Open eugeneo opened 7 years ago

eugeneo commented 7 years ago

Network domain is what Chrome DevTools (and any other interested frontends) use for inspecting the HTTP and WS traffic in the browser. This document provides some insight into Chrome DevTools UI and here is a description of the protocol for obtaining that data.

We propose to introduce a Node specific agent that would expose the same (or subset) of this protocol to enable the UI. It does not seem possible to share the implementation between Blink and Node.js.
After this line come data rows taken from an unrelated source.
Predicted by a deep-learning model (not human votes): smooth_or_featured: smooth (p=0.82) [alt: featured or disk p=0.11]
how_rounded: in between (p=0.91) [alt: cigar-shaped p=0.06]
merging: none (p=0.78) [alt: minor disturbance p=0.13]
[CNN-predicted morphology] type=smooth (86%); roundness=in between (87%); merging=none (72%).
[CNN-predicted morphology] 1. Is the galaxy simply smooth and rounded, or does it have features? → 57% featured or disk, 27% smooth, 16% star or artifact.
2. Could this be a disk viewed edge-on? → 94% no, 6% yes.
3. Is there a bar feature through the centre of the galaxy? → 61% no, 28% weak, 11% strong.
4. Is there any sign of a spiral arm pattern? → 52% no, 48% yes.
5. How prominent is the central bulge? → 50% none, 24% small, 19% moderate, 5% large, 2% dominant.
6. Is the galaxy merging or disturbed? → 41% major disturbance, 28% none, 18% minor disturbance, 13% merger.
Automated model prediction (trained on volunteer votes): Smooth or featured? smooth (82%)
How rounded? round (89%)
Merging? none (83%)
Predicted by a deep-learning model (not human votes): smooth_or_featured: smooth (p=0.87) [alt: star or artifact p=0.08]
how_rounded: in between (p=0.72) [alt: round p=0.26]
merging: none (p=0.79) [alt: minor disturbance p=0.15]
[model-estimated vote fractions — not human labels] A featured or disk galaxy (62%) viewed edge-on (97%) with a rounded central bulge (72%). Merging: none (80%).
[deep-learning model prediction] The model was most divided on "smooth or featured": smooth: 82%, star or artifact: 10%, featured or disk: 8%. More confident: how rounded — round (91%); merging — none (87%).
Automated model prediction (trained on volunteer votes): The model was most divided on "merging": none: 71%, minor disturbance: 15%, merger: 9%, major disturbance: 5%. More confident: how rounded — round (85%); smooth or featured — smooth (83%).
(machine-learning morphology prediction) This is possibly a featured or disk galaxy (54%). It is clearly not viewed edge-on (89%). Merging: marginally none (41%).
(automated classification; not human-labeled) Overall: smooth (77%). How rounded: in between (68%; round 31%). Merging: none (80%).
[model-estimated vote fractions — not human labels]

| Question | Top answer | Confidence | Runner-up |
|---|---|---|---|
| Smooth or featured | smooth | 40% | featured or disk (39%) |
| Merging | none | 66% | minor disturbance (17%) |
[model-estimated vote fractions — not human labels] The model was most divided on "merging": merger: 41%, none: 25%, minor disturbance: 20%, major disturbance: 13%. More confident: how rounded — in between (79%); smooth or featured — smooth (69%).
This agent would also introduce an API for the modules to report the events. E.g. WebSocket modules should be able to notify the agent when WS frames are sent or received.

github-actions[bot] commented 3 years ago

This issue is stale because it has been open many days with no activity. It will be closed soon unless the stale label is removed or a comment is made.

mturley commented 3 years ago

It would be nice to reopen this, as far as I can tell it's still an issue, and quite a frustrating one at that.

jkrems commented 3 years ago

It would be nice to reopen this, as far as I can tell it's still an issue, and quite a frustrating one at that.

I think the honest answer is that - bare anybody stepping up - this issue is a "won't fix". This could change in the future but especially in the context of nodejs/diagnostics (a working group), closing this issue expresses what action the working group is taking for the foreseeable future.

It may be worth opening an issue in Chrome devtools or nodejs/node but it's a good chunk of work, so I wouldn't be surprised if the issue just lingers (or is closed) there, too.

mturley commented 3 years ago

Fair enough, thanks for the reply @jkrems

saivishnutammineni commented 2 years ago

I had the same requirement to debug the network requests. This becomes a bigger problem when debugging a request requires me to check previous requests made too. So I created a NPM package to show network requests made from NodeJS app in a Chrome Dev tools like UI. Thought it might help someone.

Network Activity Viewer

gkatsanos commented 2 years ago

Please do this.

quantuminformation commented 10 months ago

I've moved to bun, lets hope they do it ><

kettanaito commented 6 months ago

Sharing my thoughts on this.

How to represent incoming/outgoing traffic?

As @mcollina asked, the Network panel in the browser's DevTools always represents client-side traffic. In Node.js, a server may both received and send requests, which has to be represented in the Network tab somehow.

Proposal: follow @nicoburns suggestion https://github.com/nodejs/diagnostics/issues/75#issuecomment-420719648 and add both incoming/outgoing traffic in the Network. I'm not aware if CDP supports custom tags for network entries so we could have a checkbox to filter out different kinds of traffic.

How to record the traffic?

I appreciate different third-party suggestions (proxies/interception libraries) but I believe the most straightforward way to do that would be using node:async_hooks and its HTTPINCOMINGMESSAGE and HTTPOUTGOINGMESSAGE events.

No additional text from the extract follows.